The theoretical mean (\(\mu\)) comes from the mean of the simulated 1000 sample means. The result is 4.989. The calculated sample mean (\(\bar X\)) is 4.860. The sample mean \(\bar X\) is close to the simulated mean \(\mu\).
The theoretical variance (\({\sigma^2}\)) comes from the variance of the simulation. The result is 0.612. The estimated population variance based on sample variance (\({S^2}\)) of a sample size of 40 observations is 0.589. The estimated population variance (\({S^2}\)) is close to the population variance \({\sigma^2}\) obtained in the simulation.

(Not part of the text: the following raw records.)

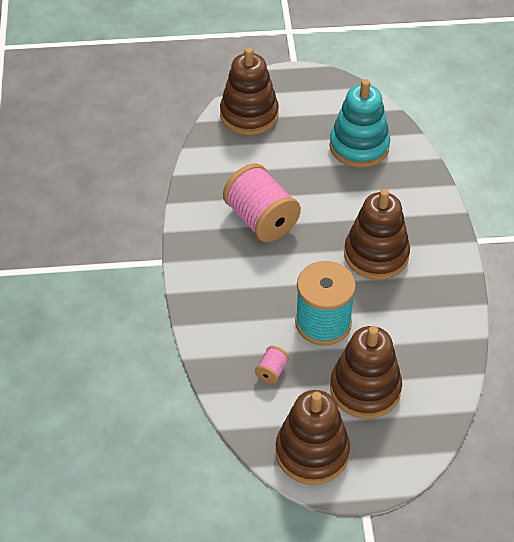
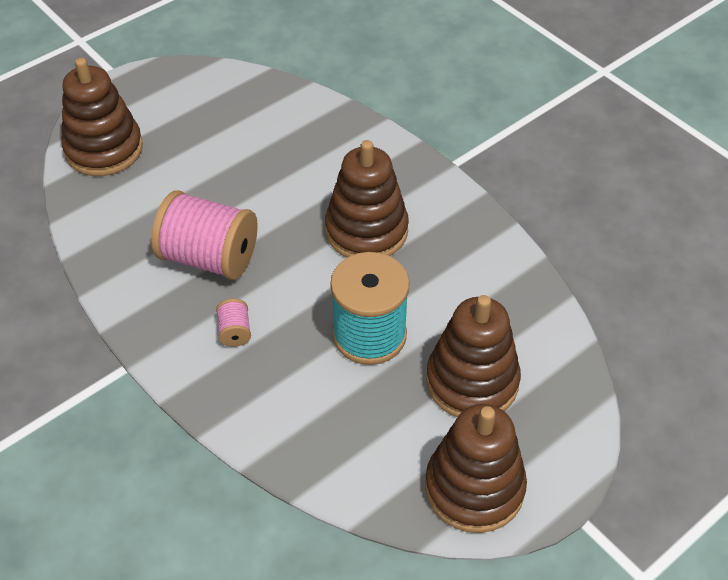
camera: 35 degrees left, 0 degrees up
(271, 371) = (356, 422): pink spool -> pink spool (235, 331)
(359, 146) = (256, 126): turquoise stacking toy -> none

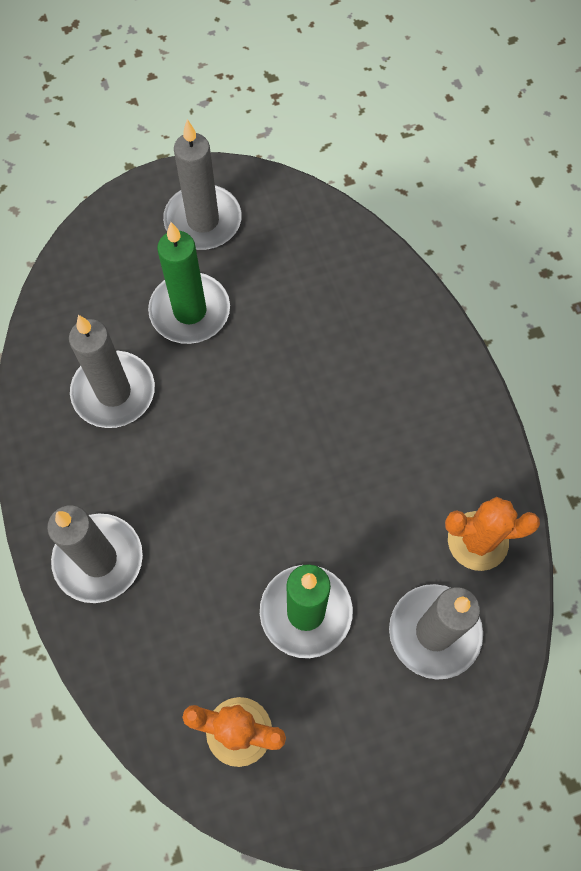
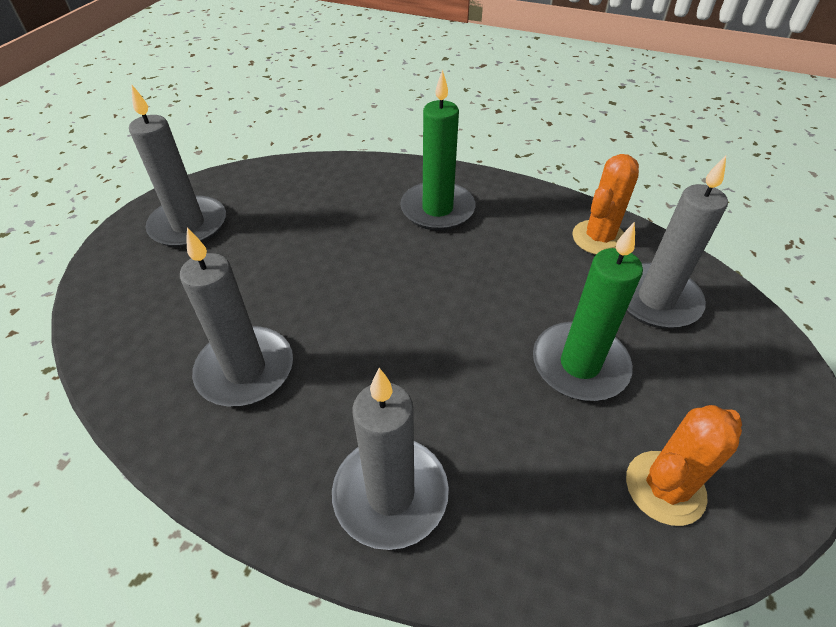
camera: 50 degrees left, 20 degrees down
(190, 311) = (245, 276): green candle -> green candle (437, 209)

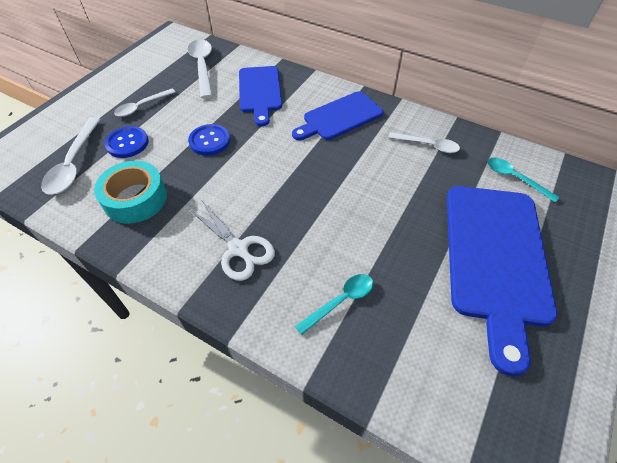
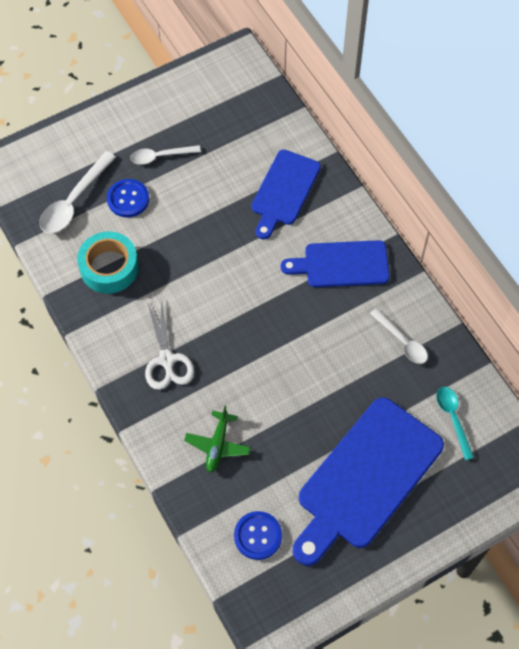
camera: 30 degrees right, 10 degrees up
(202, 67) = (246, 125): white spoon -> none
(209, 141) = (202, 233): blue button -> blue button (258, 536)
(340, 301) = (217, 445): turquoise spoon -> green plane

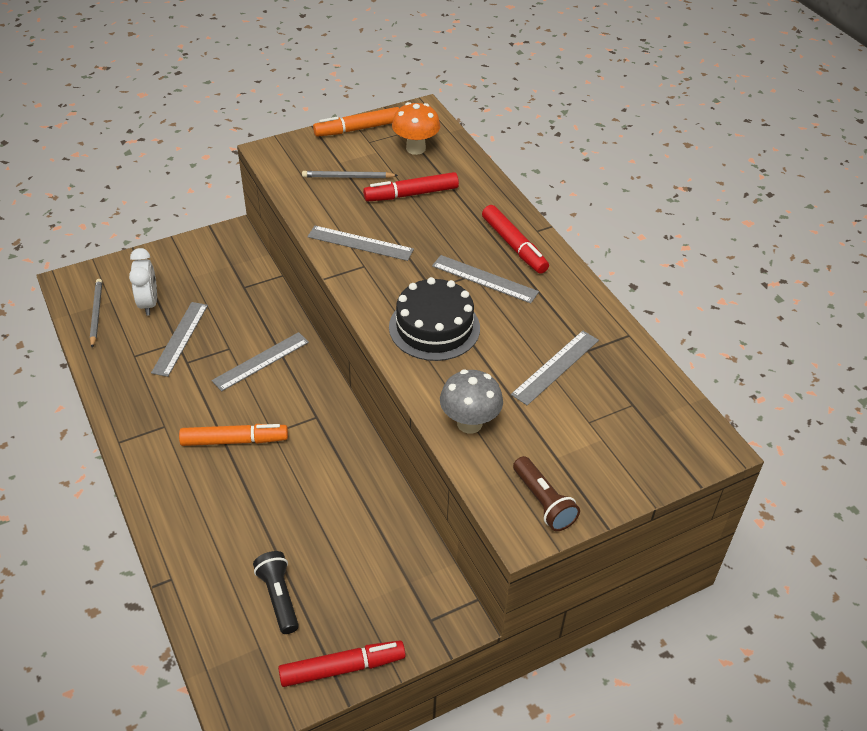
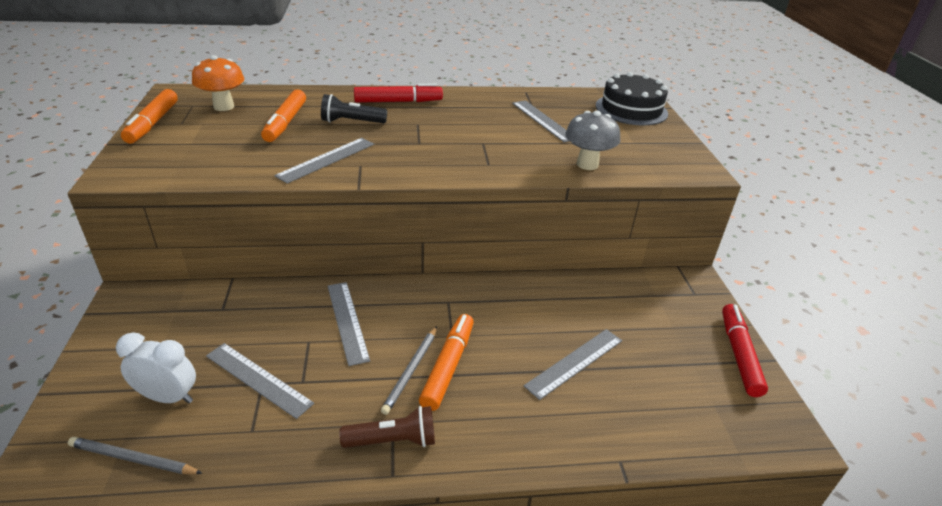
camera: 70 degrees left, 10 degrees down
(279, 597) = (658, 378): black flashlight -> black flashlight (351, 122)
(348, 177) = (220, 144): grey pencil -> grey pencil (411, 371)
(411, 194) = (285, 123): red marker -> orange marker
(434, 327) = (468, 153): black cake -> black cake (631, 109)
(484, 279) = (427, 121): grey ruler -> grey ruler (575, 363)
(543, 502) = (676, 157): brown flashlight -> brown flashlight (393, 440)

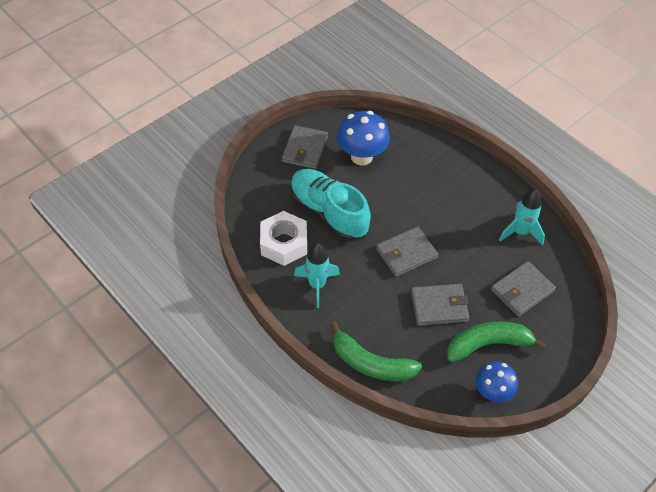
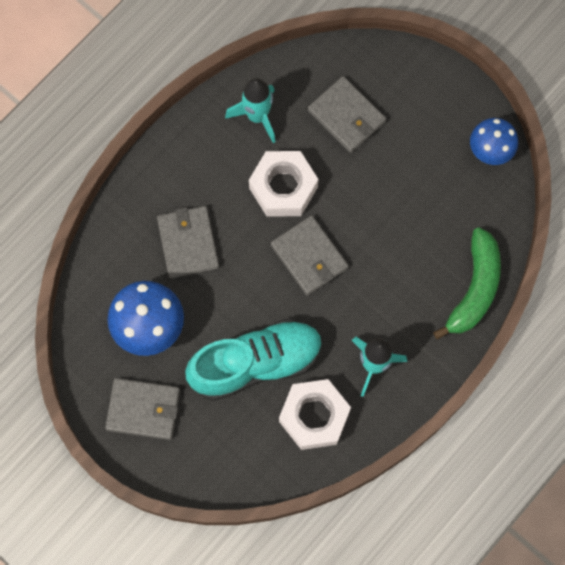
camera: 95 degrees left, 20 degrees up
(328, 213) = (256, 363): turquoise shoe -> turquoise shoe turned 150 degrees counterclockwise
(439, 306) = (383, 213): grey wallet -> grey wallet (188, 243)
(462, 242) = (283, 187): none -> white nut
(488, 344) = (428, 155): green banana -> none

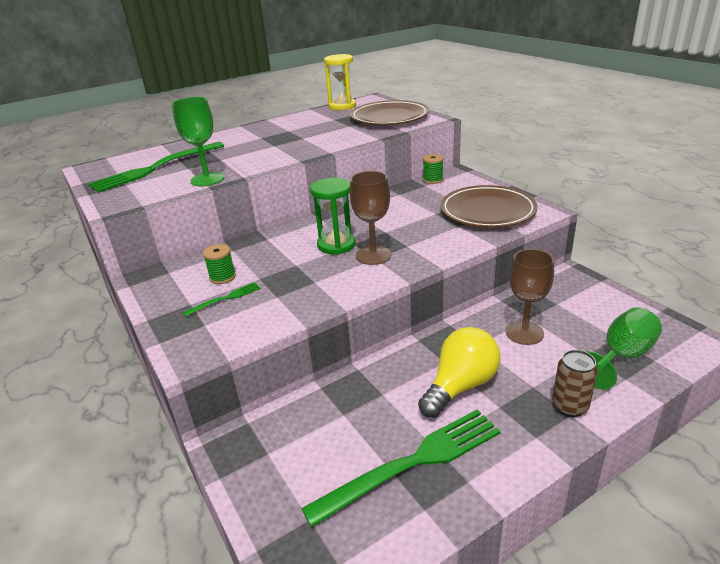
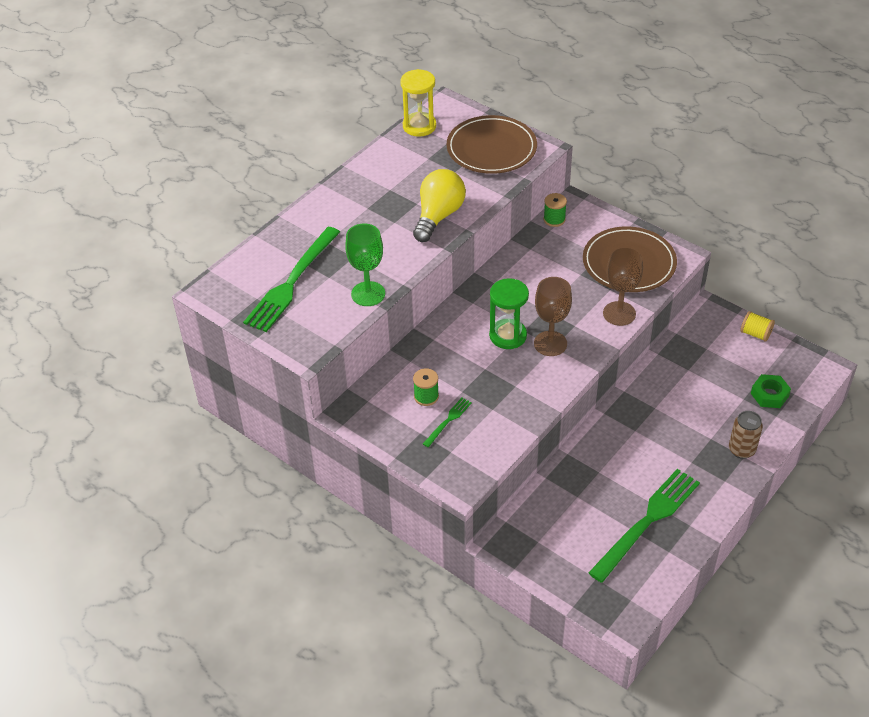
camera: 20 degrees left, 15 degrees up
(460, 386) = (656, 450): yellow light bulb -> yellow light bulb (438, 216)
(524, 333) = (689, 387): brown goblet -> brown goblet (619, 313)
(618, 299) = (755, 334): none -> yellow spool
(622, 356) = (769, 395): green goblet -> green nut

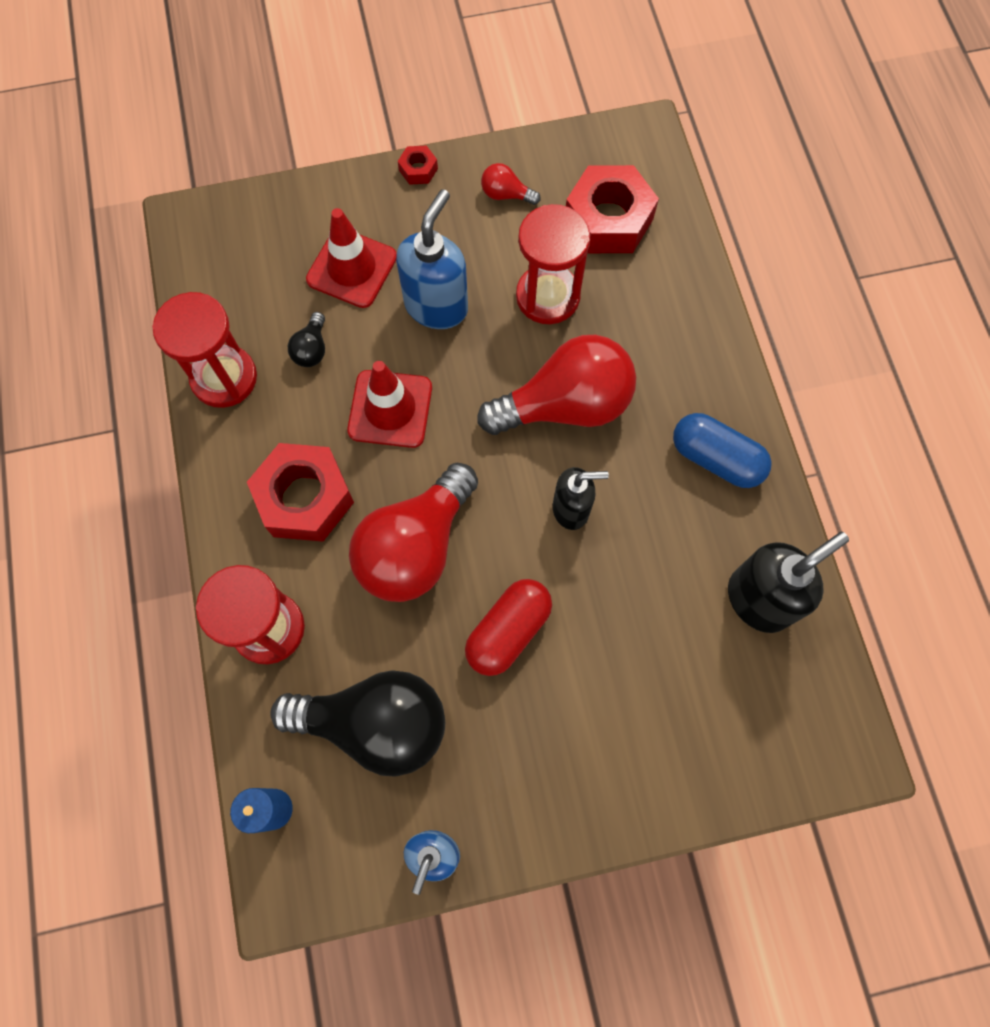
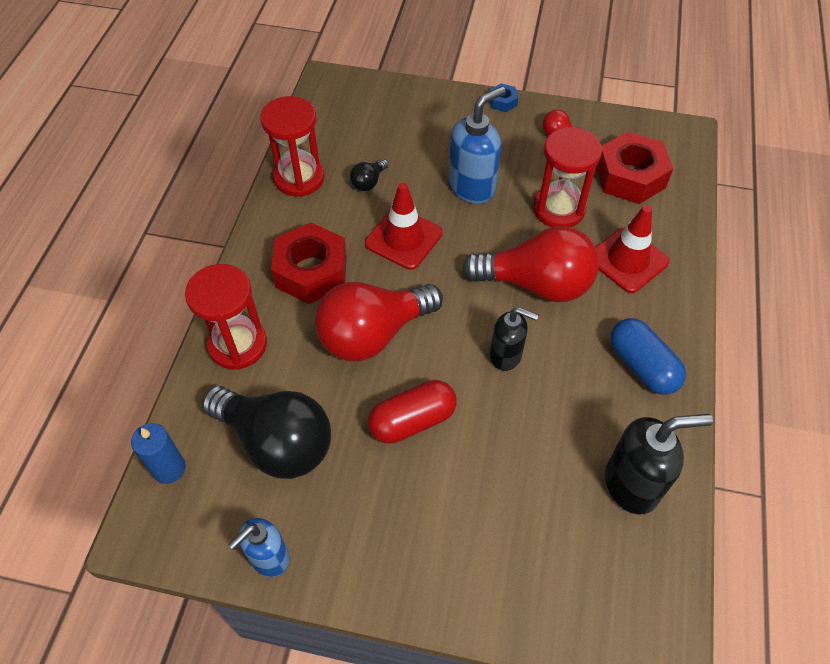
camera: 25 degrees right, 15 degrees down
(352, 268) = (424, 144): red traffic cone -> red traffic cone (627, 260)
(418, 169) = (503, 102): red nut -> blue nut

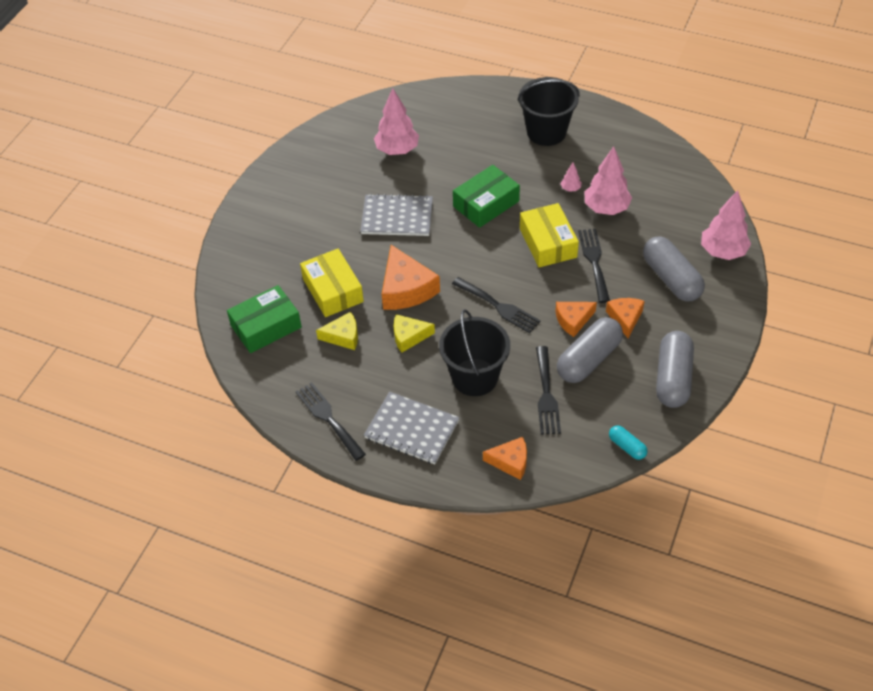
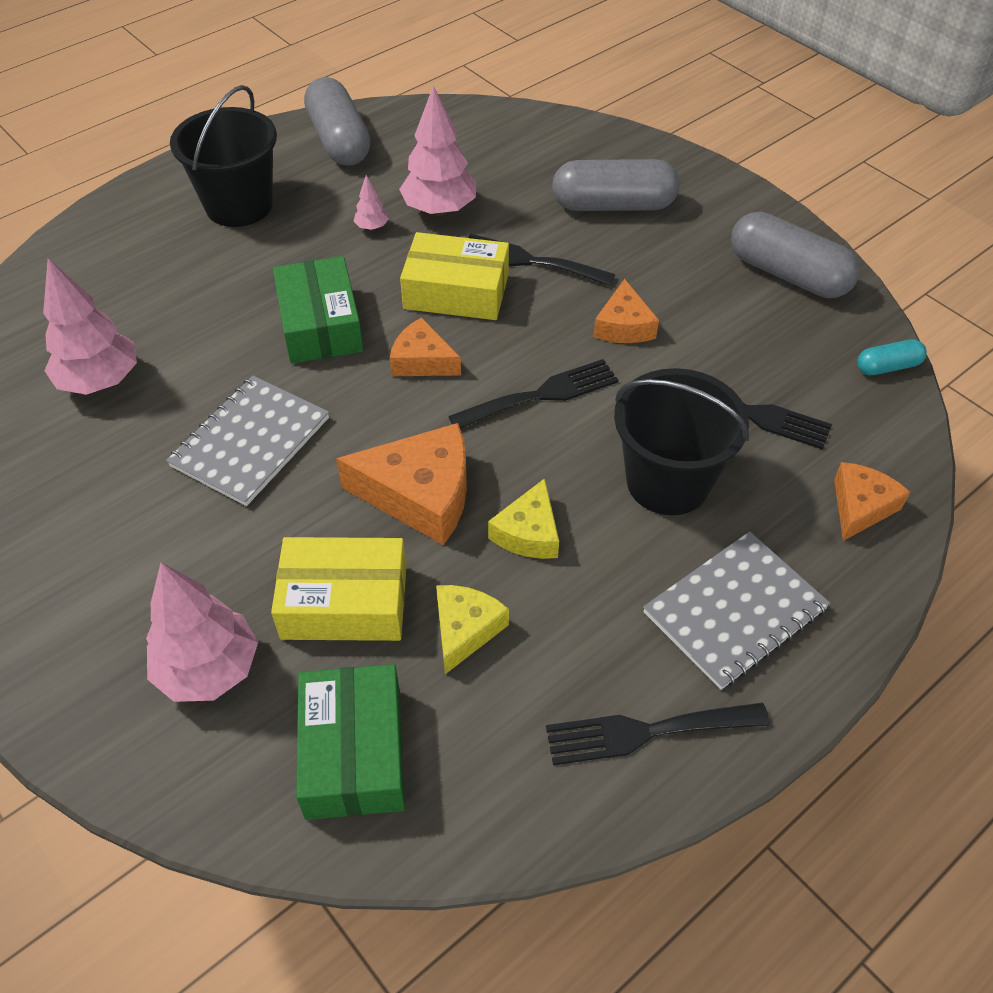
camera: 65 degrees left, 0 degrees up
(588, 359) = (707, 340): grey capsule -> grey capsule (339, 140)
(625, 318) = (654, 274): orange cheese -> orange cheese (422, 361)
(722, 252) = (600, 145): pink tree -> pink tree (208, 670)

Let’s simulate the effect of the sample size on the average distribution in order to check whether the means of the many n size samples converges to a normal distribution. The code below will plot three histograms of 1000 iterations of calculated sample mean. We will cover three different sample sizes: 10, 20, and 30.
Through simulation, let’s compare the three different sample sizes: n = 10, n = 20, and n = 30.
As the figure presents, increasing the sample size makes the graph approach a bell shape. That’s an indicative of normal distribution with mean 5.000 and standard deviation 0.768.